Horizontal and vertical resistance

Understanding Horizontal and Vertical Resistance

Resistance to plant diseases is a complex trait, and breeders utilize different approaches to incorporate it into crop varieties. These approaches are broadly categorized as horizontal and vertical resistance. The key differences are detailed below:

Horizontal Resistance (General Resistance/Field Resistance)

Horizontal resistance is a polygenic trait, meaning it's controlled by multiple genes with small individual effects. It doesn't provide complete immunity but reduces disease severity across a range of pathogen races. This type of resistance is often associated with enhanced plant vigor, improved nutrient uptake, and altered plant architecture, making the plant less susceptible to infection. It's a more gradual and subtle effect than vertical resistance.

• Mechanism: Modifies the plant's environment, making it less favorable for pathogen development. This can involve increased cell wall thickness, enhanced photosynthetic efficiency, or changes in the plant’s physiology.
• Advantages: Broad spectrum of protection, less prone to breakdown due to pathogen evolution, contributes to overall plant health.
• Disadvantages: Offers only partial protection, difficult to detect and quantify in breeding programs, response can be masked by environmental factors.
• Example: The resistance to rust diseases in many traditional maize varieties, where a combination of factors contributes to reduced disease severity.

Vertical Resistance (Specific Resistance/Gene-for-Gene Resistance)

Vertical resistance is typically conferred by one or a few major resistance genes (R genes). These genes recognize specific effector molecules produced by the pathogen and trigger a strong, rapid defense response, often a hypersensitive reaction (HR) – localized cell death at the site of infection. This provides highly effective, but specific, resistance.

• Mechanism: Involves a direct interaction between a plant R gene and a pathogen avirulence (Avr) gene. This interaction triggers a cascade of signaling events leading to the HR.
• Advantages: Provides highly effective and readily detectable resistance, can be quickly incorporated into breeding programs.
• Disadvantages: Highly susceptible to breakdown due to pathogen evolution (pathogen mutations that overcome the R gene), leads to a "boom and bust" cycle of resistance.
• Example: The introduction of the *Yr9* gene for resistance to wheat stem rust, initially highly effective but subsequently overcome by new rust races.

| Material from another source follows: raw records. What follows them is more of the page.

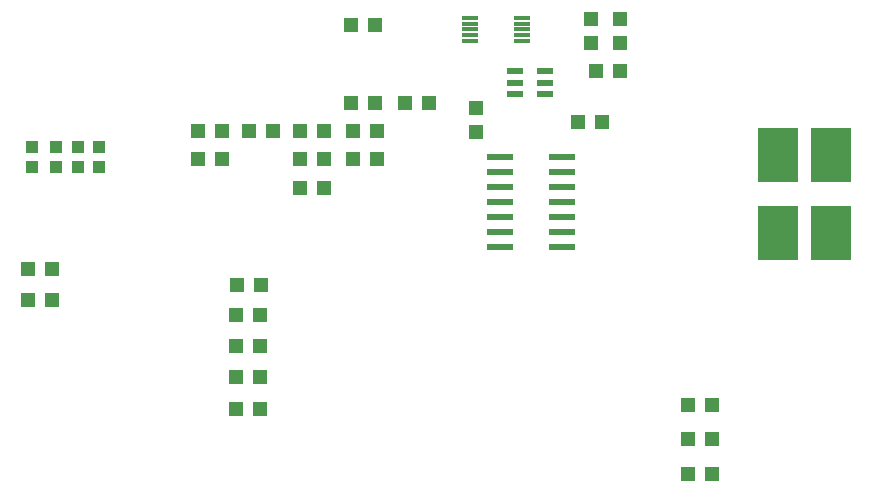
<source format=gbr>
G04 EAGLE Gerber RS-274X export*
G75*
%MOMM*%
%FSLAX34Y34*%
%LPD*%
%INSolderpaste Bottom*%
%IPPOS*%
%AMOC8*
5,1,8,0,0,1.08239X$1,22.5*%
G01*
%ADD10R,2.200000X0.600000*%
%ADD11R,1.080000X1.050000*%
%ADD12R,1.400000X0.600000*%
%ADD13R,3.400000X4.600000*%
%ADD14R,1.400000X0.300000*%
%ADD15R,1.300000X1.200000*%
%ADD16R,1.200000X1.300000*%


D10*
X632880Y570520D03*
X632880Y507020D03*
X632880Y583220D03*
X632880Y557820D03*
X632880Y545120D03*
X580880Y507020D03*
X632880Y519720D03*
X632880Y532420D03*
X580880Y519720D03*
X580880Y532420D03*
X580880Y545120D03*
X580880Y557820D03*
X580880Y570520D03*
X580880Y583220D03*
D11*
X223000Y591750D03*
X223000Y574250D03*
X241000Y591750D03*
X241000Y574250D03*
X204840Y591790D03*
X204840Y574290D03*
X184000Y591750D03*
X184000Y574250D03*
D12*
X618500Y655500D03*
X618500Y646000D03*
X618500Y636500D03*
X593500Y636500D03*
X593500Y646000D03*
X593500Y655500D03*
D13*
X861000Y519000D03*
X816000Y519000D03*
X861000Y585000D03*
X816000Y585000D03*
D14*
X599000Y701000D03*
X599000Y696000D03*
X599000Y691000D03*
X599000Y686000D03*
X599000Y681000D03*
X555000Y681000D03*
X555000Y686000D03*
X555000Y691000D03*
X555000Y696000D03*
X555000Y701000D03*
D15*
X682000Y679840D03*
X682000Y700160D03*
D16*
X682160Y656000D03*
X661840Y656000D03*
D15*
X658000Y679840D03*
X658000Y700160D03*
D16*
X201160Y488000D03*
X180840Y488000D03*
X201160Y462000D03*
X180840Y462000D03*
X520160Y629000D03*
X499840Y629000D03*
X475160Y629000D03*
X454840Y629000D03*
X455840Y581000D03*
X476160Y581000D03*
X455840Y605000D03*
X476160Y605000D03*
X431160Y605000D03*
X410840Y605000D03*
X431160Y581000D03*
X410840Y581000D03*
X739840Y344000D03*
X760160Y344000D03*
X377160Y397000D03*
X356840Y397000D03*
X410840Y557000D03*
X431160Y557000D03*
D15*
X560000Y603840D03*
X560000Y624160D03*
D16*
X345160Y581000D03*
X324840Y581000D03*
X357840Y475000D03*
X378160Y475000D03*
X324840Y605000D03*
X345160Y605000D03*
X367840Y605000D03*
X388160Y605000D03*
X646840Y613000D03*
X667160Y613000D03*
X377160Y449000D03*
X356840Y449000D03*
X377160Y423000D03*
X356840Y423000D03*
X739840Y315000D03*
X760160Y315000D03*
X454840Y695000D03*
X475160Y695000D03*
X377160Y370000D03*
X356840Y370000D03*
X739840Y373000D03*
X760160Y373000D03*
M02*

</source>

Feature	Horizontal Resistance	Vertical Resistance
Genetic Basis	Polygenic	Monogenic/Oligogenic
Spectrum of Protection	Broad	Narrow
Durability	High	Low
Defense Response	Gradual, physiological	Rapid, hypersensitive reaction
Detectability in Breeding	Difficult	Easy

Implications for Breeding and Disease Management

The choice between utilizing horizontal or vertical resistance depends on the specific disease, pathogen, and breeding objectives.

• Vertical resistance breeding: Allows for rapid introduction of resistance into new varieties. However, requires constant monitoring for resistance breakdown and the deployment of new R genes. The concept of “gene pyramiding” – combining multiple R genes – is used to delay resistance breakdown.
• Horizontal resistance breeding: Requires more complex breeding strategies, often involving selection for agronomic traits that are correlated with resistance. This is a longer-term approach but can lead to more durable resistance.
• Integrated Disease Management (IDM): The most effective approach involves combining both types of resistance with other disease management practices, such as crop rotation, sanitation, and the judicious use of fungicides.

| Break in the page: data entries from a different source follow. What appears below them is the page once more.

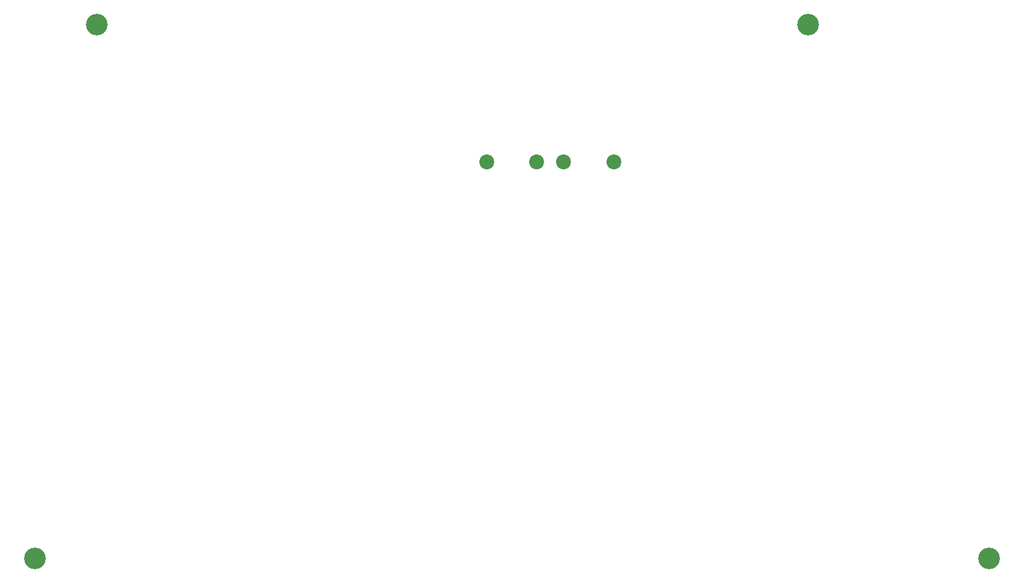
<source format=gbr>
%TF.GenerationSoftware,KiCad,Pcbnew,8.0.2*%
%TF.CreationDate,2025-02-27T21:24:36+01:00*%
%TF.ProjectId,Master_FT25,4d617374-6572-45f4-9654-32352e6b6963,rev?*%
%TF.SameCoordinates,Original*%
%TF.FileFunction,NonPlated,1,4,NPTH,Drill*%
%TF.FilePolarity,Positive*%
%FSLAX46Y46*%
G04 Gerber Fmt 4.6, Leading zero omitted, Abs format (unit mm)*
G04 Created by KiCad (PCBNEW 8.0.2) date 2025-02-27 21:24:36*
%MOMM*%
%LPD*%
G01*
G04 APERTURE LIST*
%TA.AperFunction,ComponentDrill*%
%ADD10C,2.200000*%
%TD*%
%TA.AperFunction,ComponentDrill*%
%ADD11C,3.200000*%
%TD*%
G04 APERTURE END LIST*
D10*
%TO.C,J13*%
X121485000Y-76535000D03*
X128915000Y-76535000D03*
%TO.C,J12*%
X132885000Y-76550000D03*
X140315000Y-76550000D03*
D11*
%TO.C,H4*%
X54750000Y-135200000D03*
%TO.C,H3*%
X63850000Y-56250000D03*
%TO.C,H1*%
X168980000Y-56220000D03*
%TO.C,H5*%
X195750000Y-135200000D03*
M02*

</source>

Challenges and Future Directions

The ongoing evolution of pathogens poses a constant challenge to disease resistance. Several strategies are being explored to enhance the durability of resistance:

• Genome editing (CRISPR-Cas9): Allows for precise modification of plant genes to enhance horizontal resistance or to engineer new R genes.
• RNA interference (RNAi): Can be used to silence pathogen genes or to enhance plant defense responses.
• Understanding pathogen effectors: Identifying and characterizing pathogen effectors can facilitate the development of new R genes.
• Promoting plant immunity: Research is focusing on understanding the signaling pathways involved in plant immunity and identifying ways to enhance these pathways.

The National Agricultural Biotechnology Strategy (NABS) of India emphasizes the development of disease-resistant varieties through biotechnology and advanced breeding techniques. This includes leveraging both horizontal and vertical resistance approaches.